Thursday, July 30, 2009

An Excerpt From My Journal: June 15, 2009, Isla de Ometepe, Nicaragua

An excerpt from my journal, and a little peek into what I reflected upon during my travels:

I am experiencing an interesting feeling. The only word I can think of to describe it is contentment. I have always been a planner, a goal setter, and then an accomplisher. I decide I want to do something, usually write out a plan of how I am going to accomplish it, and then I work toward it. Writing out plans and budgets is how I graduated from college in three and a half years, saved money for our honeymoon and travels since, trained for a half marathon, taught high school for three years, saved money to co-own a property, saved money to partially pay for my master's degree, etc. My whole life has been spent doing what I set out to accomplish. It may sound like I have no spontaneity, but this goal setting addiction I have has enabled me to have pretty great moments in life from crossing the finish line after running without stopping for 13.1 miles to standing next to flowing lava in Guatemala to hearing about miracles from rural people in Nepal to road tripping in a mini van with my family around New Zealand to reading thank you letters written by high school students to their public high school teacher to doing research in Bosnia-Herzegovina for my master's degree.

But despite all of this, I have never really felt content. I have always wanted more, not in the sense of material possessions, but I have always thought about what I am going to do next in life. When I graduated from college, I planned when I would go back.

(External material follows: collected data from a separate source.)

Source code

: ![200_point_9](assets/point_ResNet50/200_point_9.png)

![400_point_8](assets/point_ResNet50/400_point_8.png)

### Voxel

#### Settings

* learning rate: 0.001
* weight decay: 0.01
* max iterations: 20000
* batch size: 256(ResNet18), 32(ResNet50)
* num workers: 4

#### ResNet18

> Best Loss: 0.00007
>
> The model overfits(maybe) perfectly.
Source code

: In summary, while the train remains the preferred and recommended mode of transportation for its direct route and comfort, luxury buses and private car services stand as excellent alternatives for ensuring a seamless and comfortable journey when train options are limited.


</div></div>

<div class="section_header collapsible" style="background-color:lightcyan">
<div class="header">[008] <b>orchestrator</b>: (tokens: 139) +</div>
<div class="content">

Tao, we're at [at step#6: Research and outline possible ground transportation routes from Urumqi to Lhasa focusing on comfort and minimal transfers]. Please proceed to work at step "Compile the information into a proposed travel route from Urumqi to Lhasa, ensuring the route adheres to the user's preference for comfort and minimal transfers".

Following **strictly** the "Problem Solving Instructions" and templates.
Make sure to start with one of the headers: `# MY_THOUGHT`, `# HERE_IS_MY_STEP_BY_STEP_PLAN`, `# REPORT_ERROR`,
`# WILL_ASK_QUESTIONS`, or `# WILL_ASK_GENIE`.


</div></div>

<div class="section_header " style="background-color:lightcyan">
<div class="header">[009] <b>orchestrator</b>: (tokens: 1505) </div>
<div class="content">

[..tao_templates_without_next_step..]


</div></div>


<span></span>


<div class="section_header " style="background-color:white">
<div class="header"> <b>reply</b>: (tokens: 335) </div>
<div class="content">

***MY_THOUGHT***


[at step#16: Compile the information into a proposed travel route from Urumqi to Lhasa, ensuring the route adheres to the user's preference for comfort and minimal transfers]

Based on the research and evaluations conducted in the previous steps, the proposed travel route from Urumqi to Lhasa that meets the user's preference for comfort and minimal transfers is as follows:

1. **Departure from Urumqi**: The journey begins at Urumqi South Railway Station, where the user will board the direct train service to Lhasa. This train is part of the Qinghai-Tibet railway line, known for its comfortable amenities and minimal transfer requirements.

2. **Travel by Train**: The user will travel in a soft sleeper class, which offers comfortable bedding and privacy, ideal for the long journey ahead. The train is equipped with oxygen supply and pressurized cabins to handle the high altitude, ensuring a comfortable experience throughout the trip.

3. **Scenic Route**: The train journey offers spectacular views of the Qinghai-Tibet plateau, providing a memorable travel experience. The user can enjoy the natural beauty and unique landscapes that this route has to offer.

When I finally started my career as a high school teacher, after three years I decided to get my master's. Half way through my master's, I thought about getting my Ph.D.

I know I sound like a neurotic fool, and I guess I am. But there is a point here.

I think I have done almost everything I have wanted to accomplish in life (besides having babies, which will come later). For once, there is not a next step for me. I want to go home to San Diego, continue to live in community, hopefully have a job, and be content.

Am I relinquishing the idealistic counterculture in me or am I finally really living into it? It's not that I want to become a boring self-centered person (although this entry screams of self-centeredness). It's not that I hope to relish in mediocrity. It's just that I want to live in contentment- being present, and not always thinking about what is next.